Why it matters: The bed shortage is one of many factors complicating America’s response to the new coronavirus. But if we want to have more beds and critical equipment on hand for the next pandemic, the government will need to make it happen — and pay for it.

By the numbers: The U.S. has 2.8 hospital beds per 1,000 people, far fewer than other developed countries.

How it happened: Health care resources, including hospital beds, are allocated mainly by market dynamics, not public-health blueprints.

  • Over the last 50 years, a great deal of care has shifted away from inpatient hospital settings and into outpatient services.
  • The motivation was to help control costs and improve the quality of care, while making it more convenient for patients.

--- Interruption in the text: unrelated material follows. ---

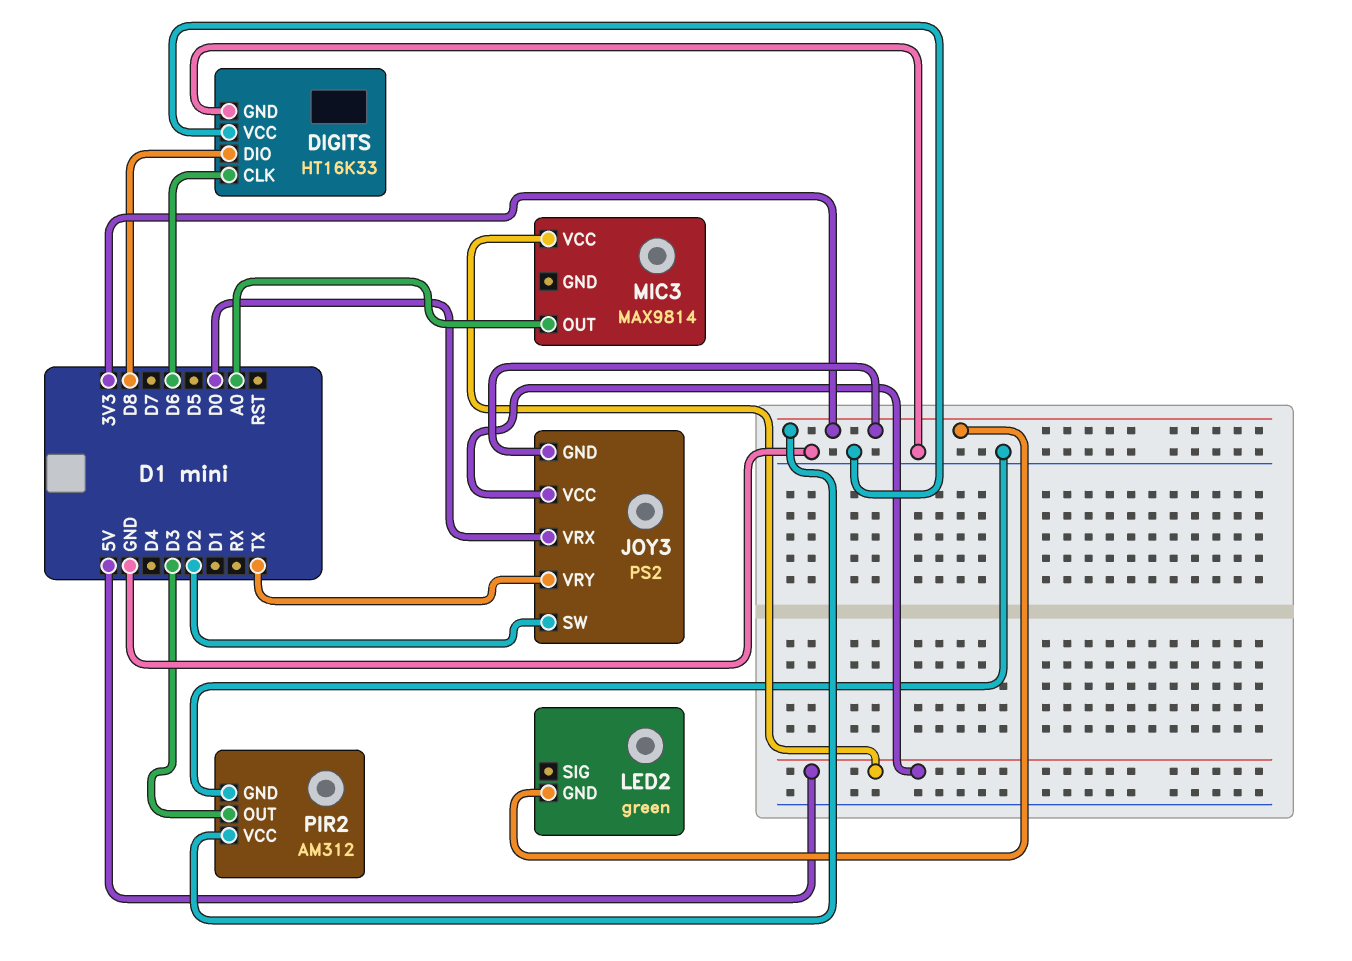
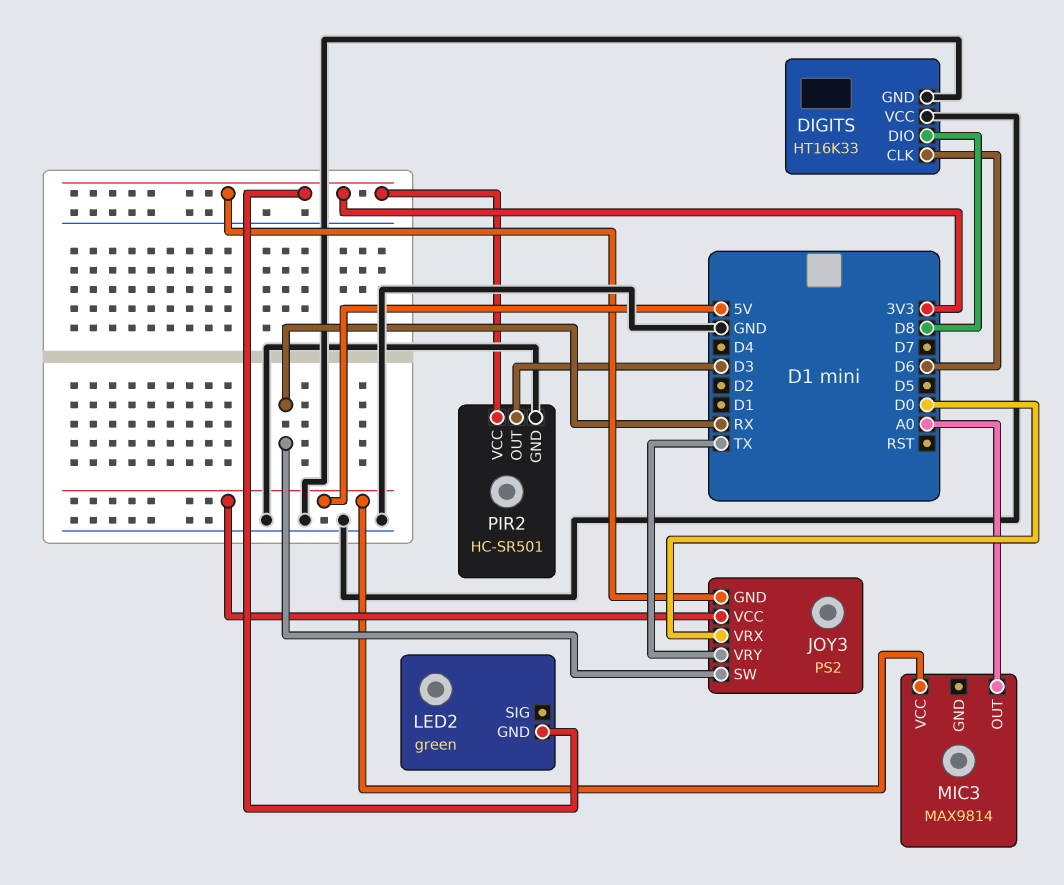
JOY3 pin SW: D2 -> RX
PIR2: AM312 -> HC-SR501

Government also worked to directly cut the number of U.S. hospital beds, believing in a rule called Roemer’s Law, which said that “a hospital bed built would be a hospital bed filled,” driving up costs.

  • The push to reduce beds was embodied in a 1974 law that set up a health planning system in every state. A central objective was to get the U.S. below three hospital beds per 1,000 people, the level many think is now too low today.
  • And though it was repealed under President Ronald Reagan, the broader push to reduce capacity continued in many states.

The bottom line: If we want to have surge capacity of hospital beds and equipment in place for the next crisis, and if we don’t want to push health care costs higher, hospitals will need to acquire extra beds and then leave that surge capacity largely unused until the next crisis.

  • That means Congress would have to dictate that capacity by law, decide which hospitals to put it in, and fund it, while increasing the strategic stockpile of equipment like ventilators, masks and other protective equipment at the same time.